FIRST Robotics Competition Inspires STEM Education

Funded in part by Edison International, the multi-state regional event had more than 72 teams competing.

AMC’s hit show “Breaking Bad” may no longer be airing new episodes, but “Breaking Bad” still showed up at the 2015 FIRST (For Inspiration of Science & Technology) Robotics West Super Regionals competition recently in Oakland.

“Breaking Bad” is the name of the robot built by the Charging Champions team.

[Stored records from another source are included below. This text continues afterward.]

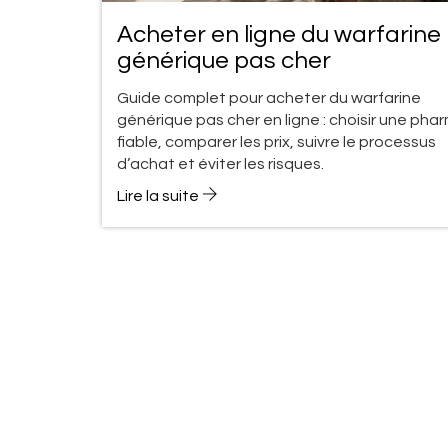
Acheter en ligne du warfarine
générique pas cher
Guide complet pour acheter du warfarine
générique pas cher en ligne : choisir une pha
fiable, comparer les prix, suivre le processus
d’achat et éviter les risques.
Lire la suite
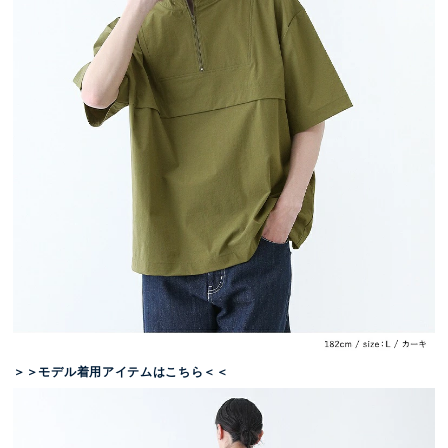
＞＞モデル着用アイテムはこちら＜＜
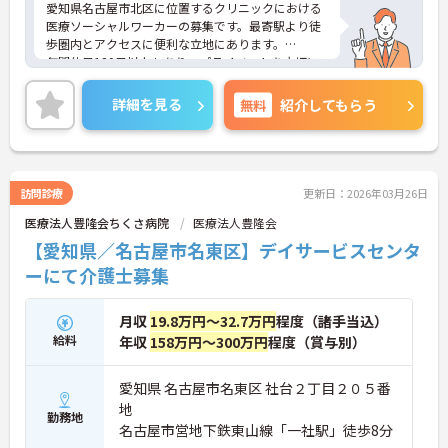
愛知県名古屋市北区に位置するクリニックにおける
医療ソーシャルワーカーの募集です。最寄駅より徒
歩圏内とアクセスに便利な立地にあります。
年間休日120日以上もあり、プライベートを大切に
しながらご勤務いただけます。また、昇給・賞与制
度があり、頑張りがきちんと評価される環境です。
詳細を見る
無料
紹介してもらう
ご興味のある方には、面接対策ポイントなど、さら
に詳細をご案内しますのでお気軽にご相談くださ
い！
訪問診療
更新日：2026年03月26日
医療法人豊隆会ちくさ病院
医療法人豊隆会
【愛知県／名古屋市名東区】デイサービスセンタ
ーにて介護士募集
月収
19.8万円～32.7万円
程度（諸手当込）
給料
年収
158万円～300万円
程度（賞与別）
愛知県 名古屋市名東区 社台２丁目２０５番
地
勤務地
名古屋市営地下鉄東山線「一社駅」徒歩8分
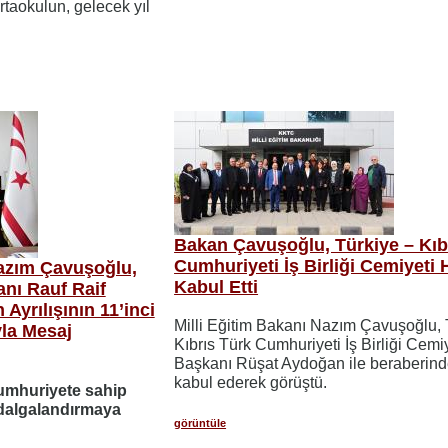
ortaokulun, gelecek yıl
Bakan Çavuşoğlu, Türkiye – Kıb
Cumhuriyeti İş Birliği Cemiyeti 
Nazım Çavuşoğlu,
Kabul Etti
nı Rauf Raif
Ayrılışının 11’inci
Milli Eğitim Bakanı Nazım Çavuşoğlu, 
la Mesaj
Kıbrıs Türk Cumhuriyeti İş Birliği Cemi
Başkanı Rüşat Aydoğan ile beraberind
kabul ederek görüştü.
Cumhuriyete sahip
 dalgalandırmaya
görüntüle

The six-member group is comprised of middle and high school students from various schools in Irvine.  

“It was like our creation coming to life,” said team member Anish Neervannan about the three-day competition. “What I enjoyed most about the competition was building and programming the robot, and seeing all of the robot's components come to life on the playing field.”

The Charging Champions was one of more than 4,000 international teams that recently competed in the FIRST Tech Challenge. The competition for students in grades 7-12 helps to engage them in STEM (science, technology, engineering or math).

The idea is to design, build and program robots based on sound engineering principles. Awards are given for the competition as well as for community outreach, design and other real-world accomplishments.

Charging Champions coach Raj Neervannan formed the team with school and family friends. It was a way for the parents and kids to bond beyond just sports or other school activities.

“Building robots seemed like a fun way to do that,” he said. “In this process, we have been able to share the real world skills with our kids, such as raising funds, connecting with our community and instilling values of team work and accountability.”

Edison International was a sponsor of the FIRST Robotics competitions and FIRST Tech Challenge through the initiative “Get Into Energy, Get Into STEM.” Supported by the Edison Electric Institute through 11 electric companies, the initiative is managed by the Center for Energy Workforce Development.

The funding covered registration for more than 180 new FIRST Tech teams. Of these teams, the Charging Champions was the only team in Southern California Edison’s service territory to advance to the 2015 West Super Regionals. SCE provided an additional $1,000 toward the Charging Champions’ travel costs and upgrades to their robot.

But at the end of the three-day competition, this “Breaking Bad” was not meant to be. The Charging Champions did not advance to the world championships, but the team gained some valuable life experiences.

“Being on the Charging Champions has taught me a lot about teamwork, what it means to work together to build a system and solve problems,” said Anish. “We didn’t win, but next year we’ll come back stronger.”